*What you need to do:*
a - Rewrite the passage of the financial statement notes from "UNAUDITED NOTES TO" to "and request songs.", changing "Delaware" to "Nevada".
b - According to the financial statement notes, what net loss did the Company incur during the nine months ended September 30, 2021?
c - Extend the financial statement notes beyond their final sentence.

*Selected excerpt:*
☆ ☆ ☆ ☆ ☆ ☆ ☆

UNAUDITED NOTES TO FINANCIAL STATEMENTS
FOR THE NINE MONTHE ENDED SEPTEMBER 30, 2021 AND 2020
NOTE 1 – ORGANIZATION AND BASIS OF PRESENTATION
History and Organization
Stage It Corp. (“Stage It”, or the “Company”) is a Delaware corporation formed in that operates an online venue for live an interactive performances through its technology platform that enables content creators to perform and create ticketed events, and provides fans with an opportunity to watch live shows, and ask artists questions and request songs.
Going Concern
The accompanying financial statements have been prepared on a going concern basis, which contemplates the realization of assets and the settlement of liabilities and commitments in the normal course of business. As reflected in the accompanying financial statements, during the nine months ended September 30, 2021 the Company incurred a net loss of $2,813,659 and had a stockholders’ deficit of $13,383,161 as of September 30, 2021. In addition the Company had negative working capital of $8,988,706 These factors raise substantial doubt about the Company’s ability to continue as a going concern within one year after the date of the financial statements being issued. The ability of the Company to continue as a going concern is dependent upon the Company’s ability to raise additional funds and implement its business plan. The Company does not have any commitments for additional capital. The financial statements do not include any adjustments that might be necessary if the Company is unable to continue as a going concern. As a result management has concluded that there substantial doubt about the Company’s ability to continue as a going concern.

☆ ☆ ☆ ☆ ☆ ☆ ☆

*Supplied data:*
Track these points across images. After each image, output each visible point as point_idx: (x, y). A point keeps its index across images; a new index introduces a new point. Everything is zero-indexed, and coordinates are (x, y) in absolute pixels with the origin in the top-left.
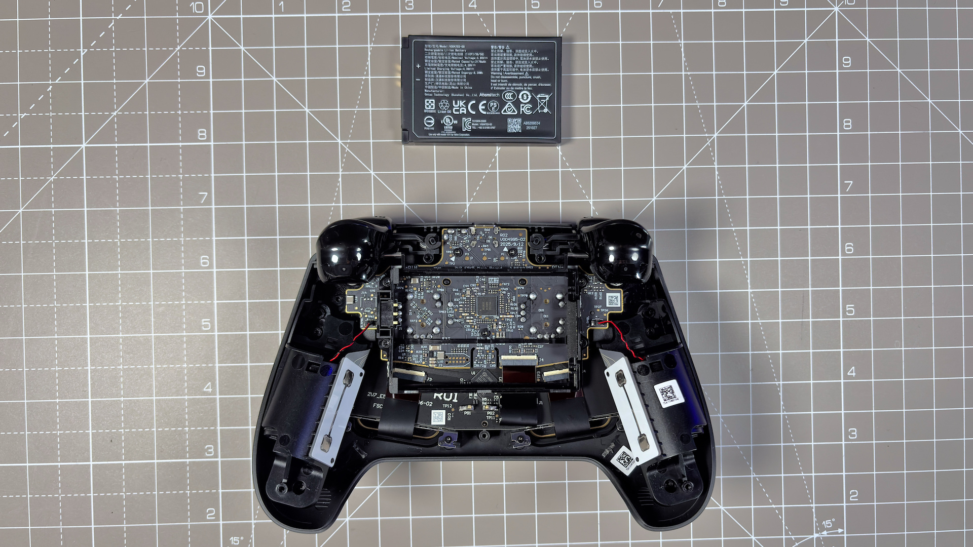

☆ ☆ ☆ ☆ ☆ ☆ ☆

*Answers for the exercise:*
a -
UNAUDITED NOTES TO FINANCIAL STATEMENTS
FOR THE NINE MONTHE ENDED SEPTEMBER 30, 2021 AND 2020
NOTE 1 – ORGANIZATION AND BASIS OF PRESENTATION
History and Organization
Stage It Corp. (“Stage It”, or the “Company”) is a Nevada corporation formed in that operates an online venue for live an interactive performances through its technology platform that enables content creators to perform and create ticketed events, and provides fans with an opportunity to watch live shows, and ask artists questions and request songs.

b - $2,813,659

c -
On As of September 30, 2021, the Company had cash on hand of $69,342. Management estimates that the current funds on hand will be sufficient to continue operations through March 31, 2022. The continuation of the Company as a going concern is dependent upon its ability to obtain necessary debt or equity financing to continue operations until it begins generating positive cash flow. Historically, the Company has been able to fund its operations from the proceeds of notes payable and convertible notes. No assurance can be given that any future financing will be available or, if available, that it will be on terms that are satisfactory to the Company. Even if the Company can obtain additional financing, it may contain undue restrictions on our operations, in the case of debt financing or cause substantial dilution for our stockholders, in the case of equity financing.
NOTE 2 – SIGNIFICANT AND CRITICAL ACCOUNTING POLICIES AND PRACTICES
Basis of Presentation
The financial statements of the Company have been prepared in accordance with generally accepted accounting principles in the United States of America (“U.S. GAAP”) and are expressed in United States dollars. For the periods ended September 30, 2021 and December 31, 2020 the financial statements include the accounts of the Company, Stage It. Corporation.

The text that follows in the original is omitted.